Paper is a key information source: Removing paper input leads to a 5.2-point drop in coverage; removing the outline leads to an even larger drop (9.2 points), while factuality increases (the model becomes more "conservative" but with less content).
Only 8.3% 4-gram overlap: Although patents and papers describe the same invention, their linguistic styles differ drastically, making the task far from simple paraphrasing.

Highlights & Insights¶

High methodological value in dataset construction: Effectively utilizing the under-exploited phenomenon in academia/industry that "papers are often used as invention reports" as a data resource. The construction method is generalizable to other domains.
Elegant and effective chunking strategy: Without the need for specialized training, COPGen achieves controllable ultra-long document generation through engineered context management and length control, supporting parallel generation of individual chunks.
Meticulous evaluation metric design: Decoupling factuality, coverage, and style into independent metrics provides far more insights than a single ROUGE score. The BM25 pre-screening + sampling strategy of SCALE also makes it scalable to ultra-long documents.
Insight on SFT-induced hallucinations: This provides an important caveat—fine-tuning LLMs in specialized domains may capture stylistic features at the expense of factual accuracy.

Limitations & Future Work¶

The dataset size is constrained by paper open access licenses (only 1.8k pairs); expanding it requires broader open access in academic publishing.
Generating chunks independently in COPGen might lead to a lack of coherence across blocks. Future work could introduce inter-chunk dependency modeling.
Evaluation still relies heavily on automatic metrics. Professional human expert evaluation is highly costly, and the human case study in this paper only serves as a small-scale validation.
Only open-source LLMs were evaluated, excluding closed-source models like GPT-4 (primarily for reproducibility reasons).
Outlines were automatically generated from reference patents rather than created by actual patent attorneys, resulting in a gap from real-world applications.
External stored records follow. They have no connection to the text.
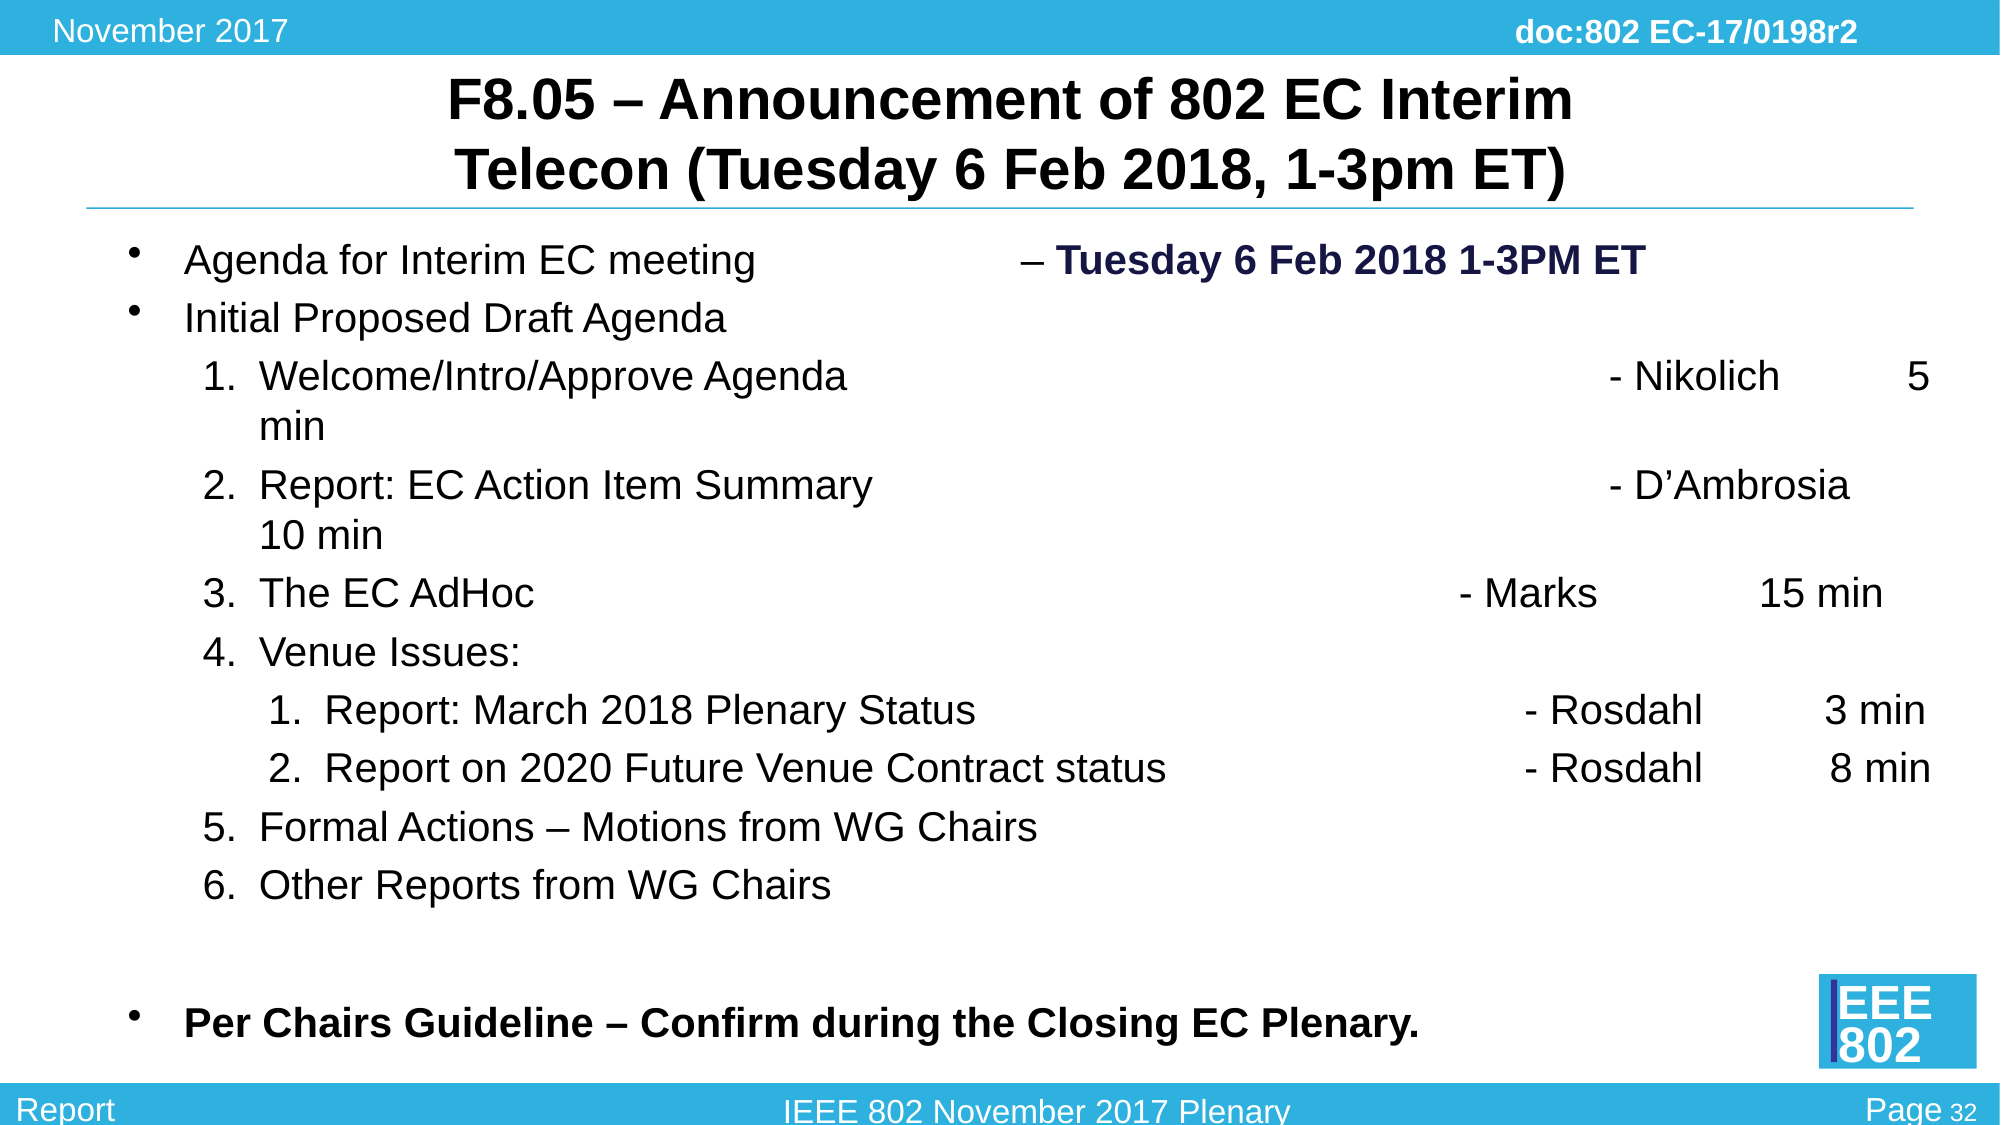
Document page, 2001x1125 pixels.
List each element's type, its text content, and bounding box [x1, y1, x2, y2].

title F8.05 – Announcement of 802 EC Interim Telecon (Tuesday 6 Feb 2018, 1-3pm ET) [373, 56, 1649, 207]
list Agenda for Interim EC meeting – Tuesday 6 Feb 2018 1-3PM ET Initial Proposed Draft Agenda Welcome/Intro/Approve Agenda - Nikolich 5 min Report: EC Action Item Summary - D’Ambrosia 10 min The EC AdHoc - Marks 15 min Venue Issues: Report: March 2018 Plenary Status - Rosdahl 3 min Report on 2020 Future Venue Contract status - Rosdahl 8 min Formal Actions – Motions from WG Chairs Other Reports from WG Chairs Per Chairs Guideline – Confirm during the Closing EC Plenary. [112, 224, 1963, 1075]
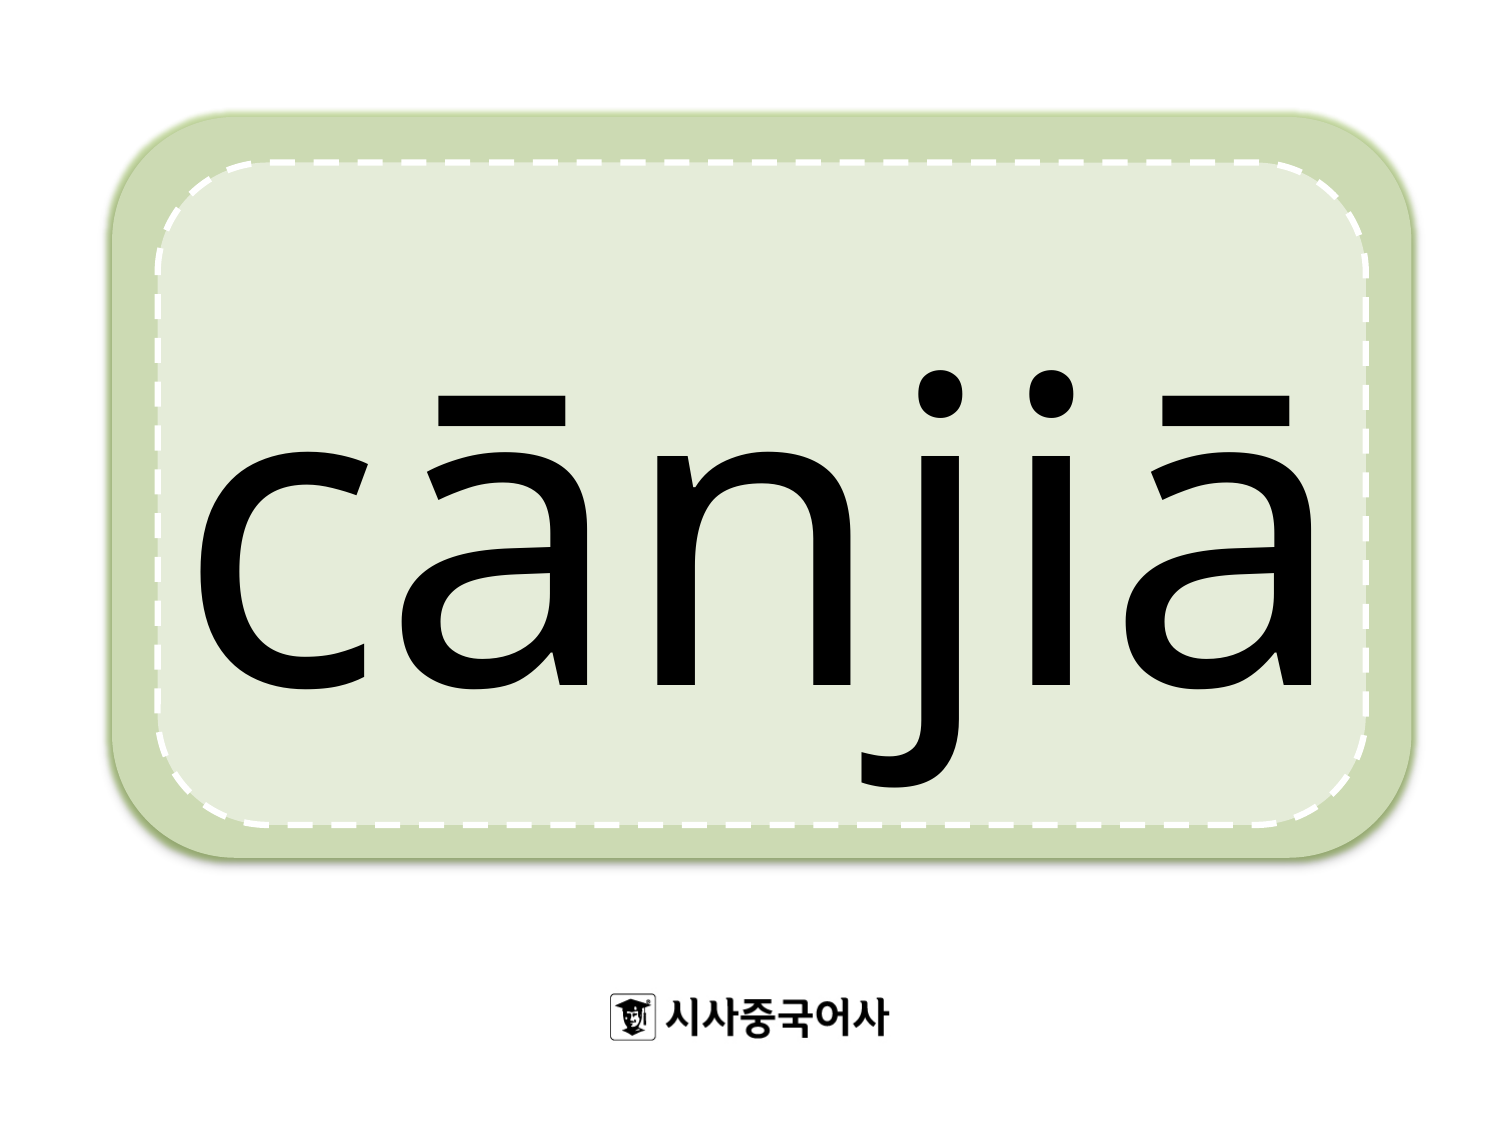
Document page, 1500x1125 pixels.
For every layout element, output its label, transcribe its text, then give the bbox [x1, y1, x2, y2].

text_box cānjiā [157, 183, 1366, 846]
picture [602, 987, 898, 1047]
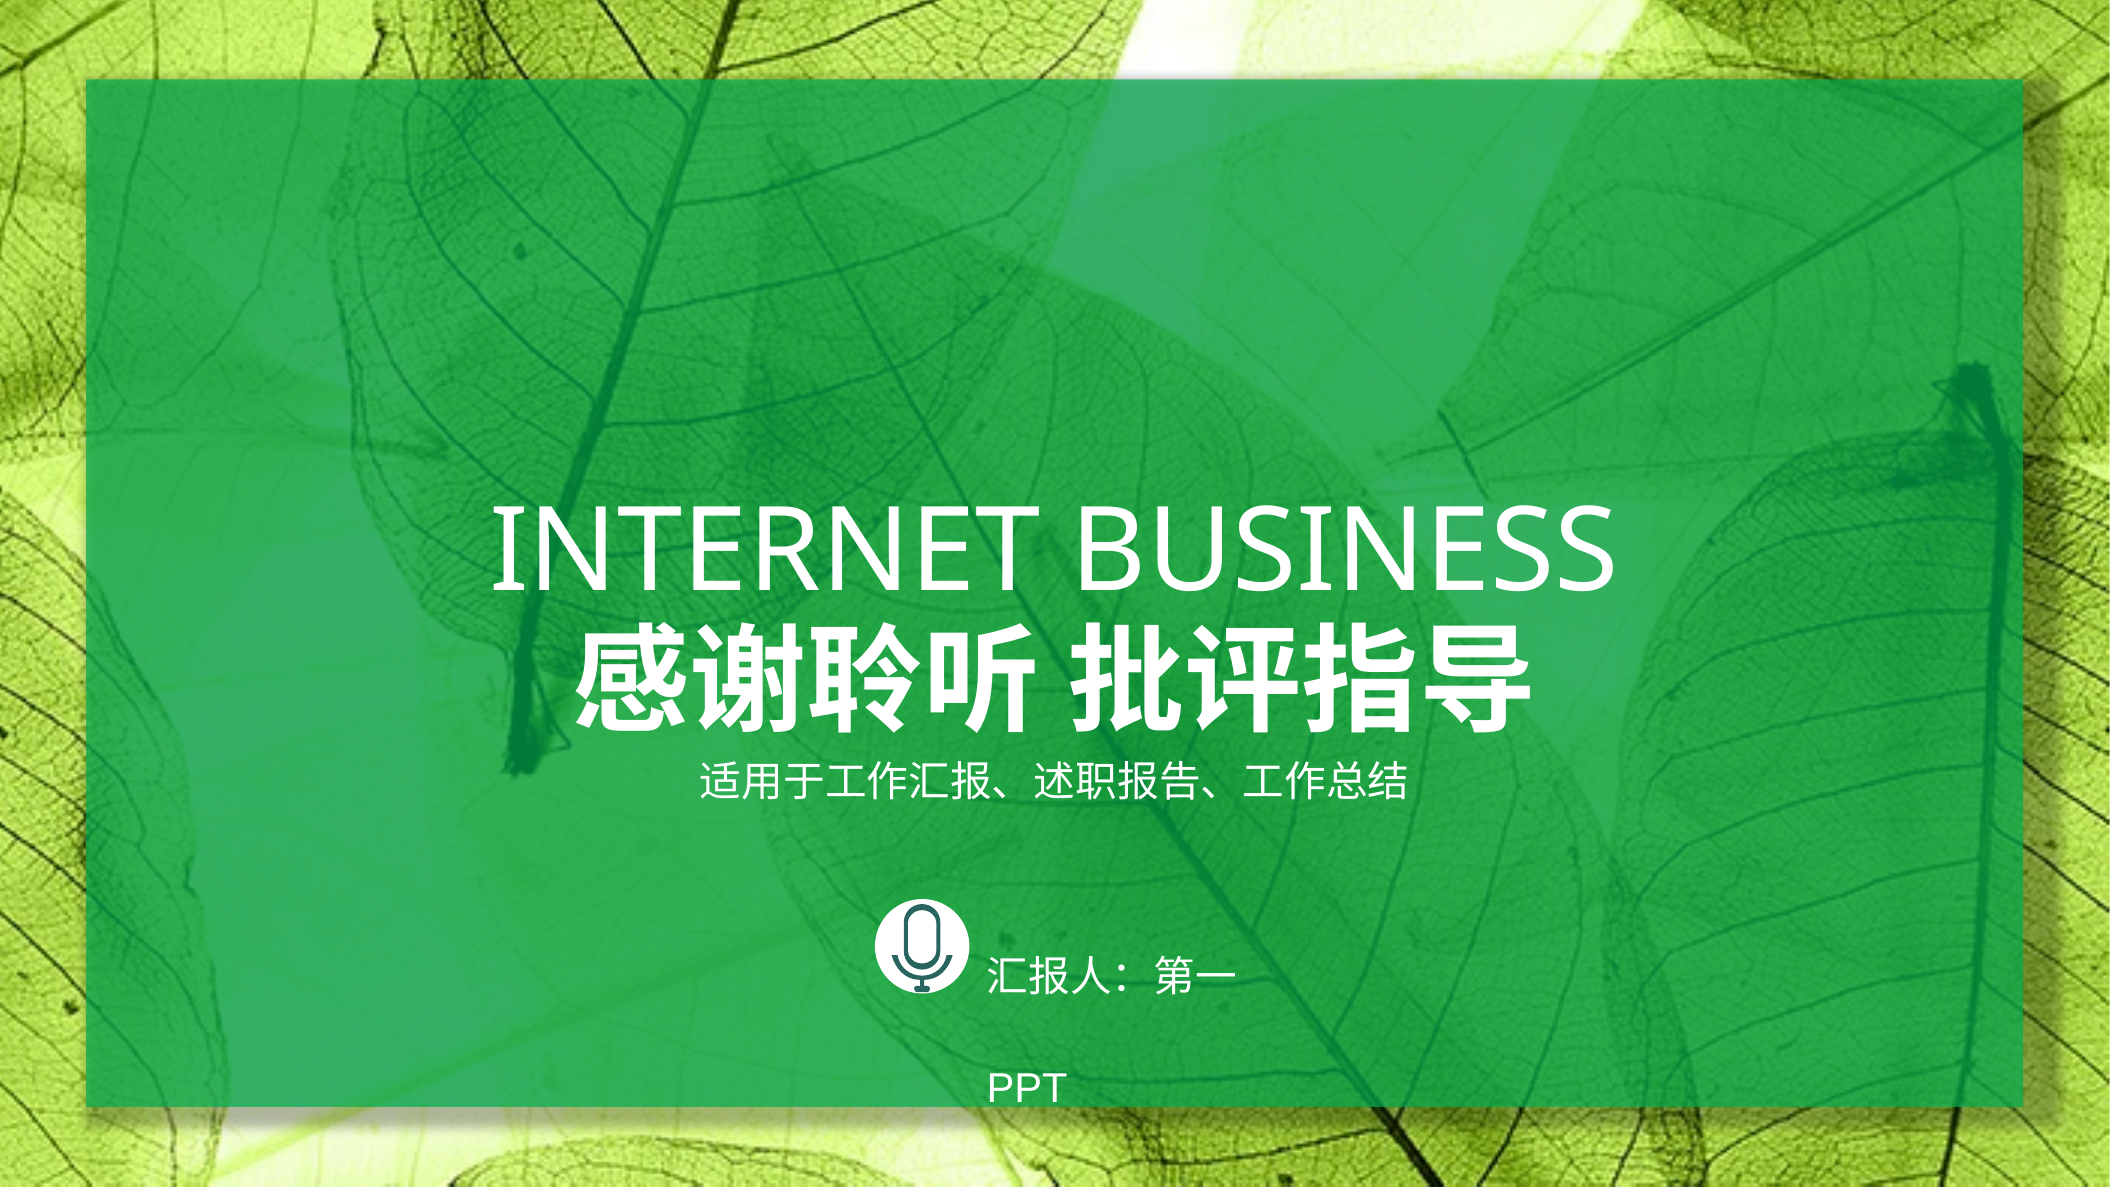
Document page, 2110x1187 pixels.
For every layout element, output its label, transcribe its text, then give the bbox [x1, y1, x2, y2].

text_box [85, 78, 2024, 1108]
text_box 汇报人：第一PPT [971, 882, 1311, 1118]
text_box INTERNET BUSINESS [481, 473, 1628, 615]
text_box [874, 899, 970, 994]
text_box 适用于工作汇报、述职报告、工作总结 [676, 754, 1433, 805]
text_box [0, 0, 2110, 1187]
text_box 感谢聆听 批评指导 [461, 604, 1649, 746]
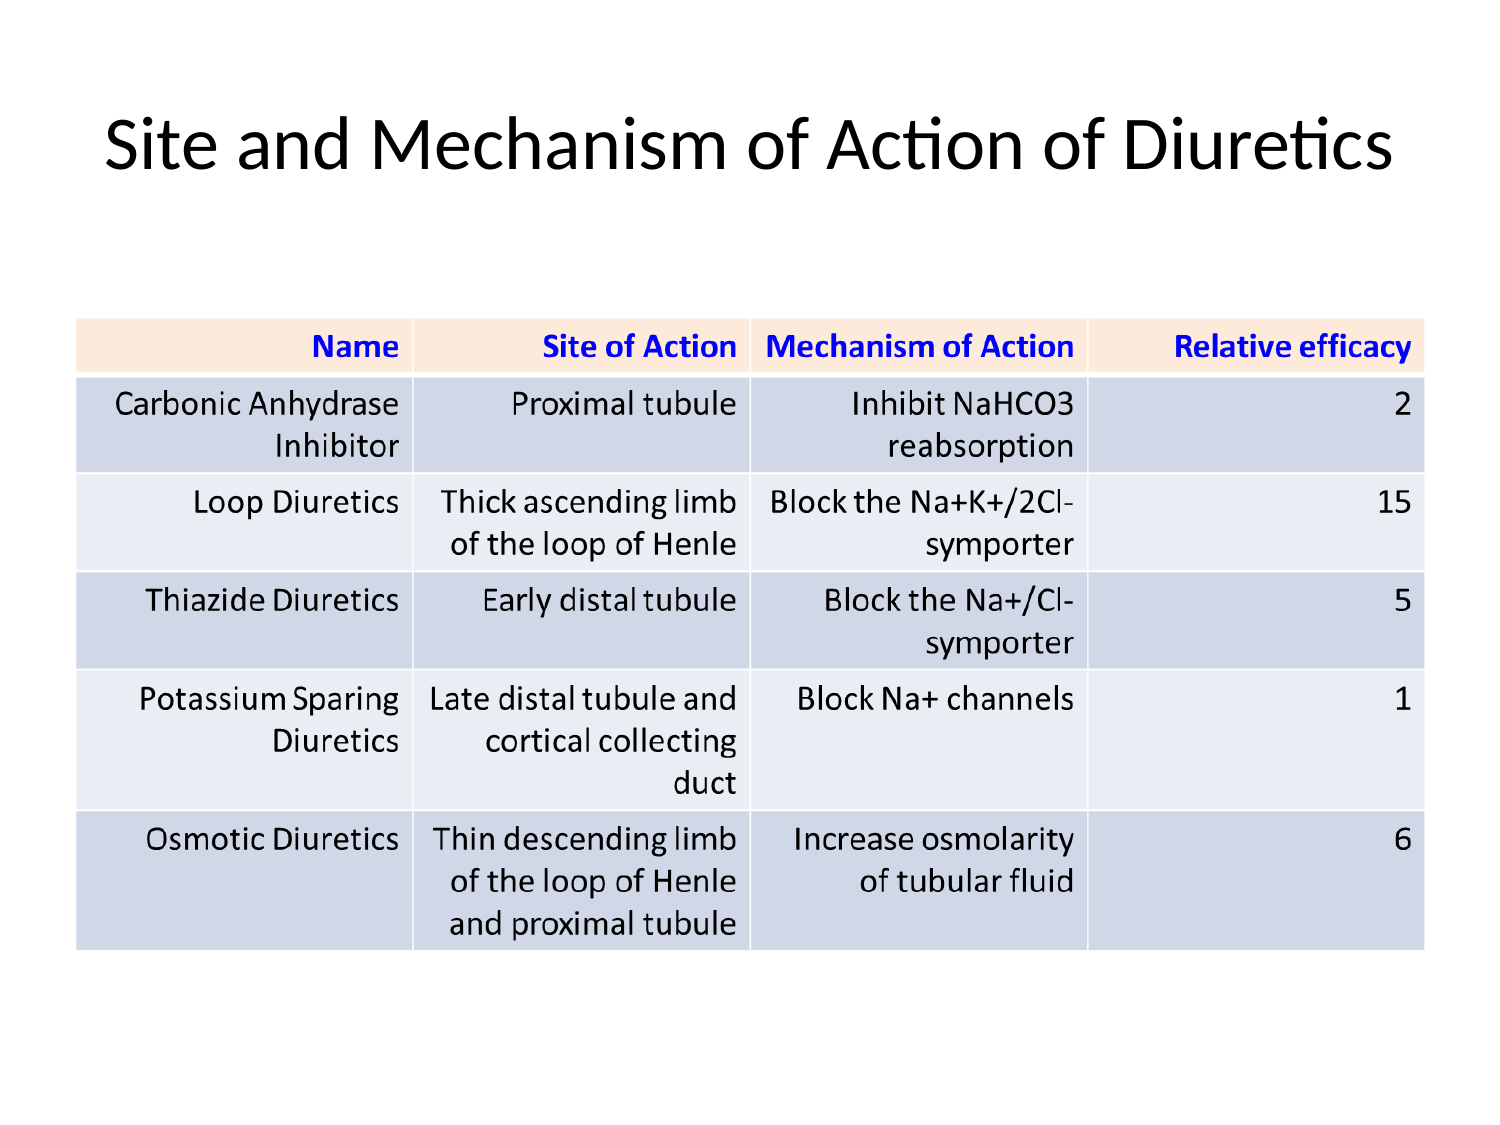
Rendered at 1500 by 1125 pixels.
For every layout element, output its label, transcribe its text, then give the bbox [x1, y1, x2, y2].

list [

This work is closely related to three research directions: long-document generation (Sun et al. 2022; Wang et al. 2024d), outline-guided generation (Shao et al. 2024), and patent NLP (Christofidellis et al. 2022; Wang et al. 2024c). The key insight is that the "divide-and-conquer" strategy for long-document generation (planning an outline first, then generating chunk by chunk) might be the optimal practice under the architectural constraints of current LLMs. This paradigm can be generalized to other long-form text generation tasks such as academic papers and technical reports.

Rating¶

Novelty: ⭐⭐⭐⭐ — The dataset construction methodology is novel (PPP matching pipeline). Although the chunk-wise generation framework is simple, it is highly targeted. The evaluation metric design is creative.
Experimental Thoroughness: ⭐⭐⭐⭐ — Comprehensive and multi-dimensional evaluation, including multi-model comparison, ablation study, length control analysis, SFT analysis, and human evaluation.
Writing Quality: ⭐⭐⭐⭐⭐ — Exceptionally clear structure; the flow from motivation to method and evaluation is logical; excellent illustration/table design.
Value: ⭐⭐⭐⭐ — Fills the benchmark gap in automated patent description generation. Open-sourcing the data and code directly benefits legal AI and the broader long-document generation community.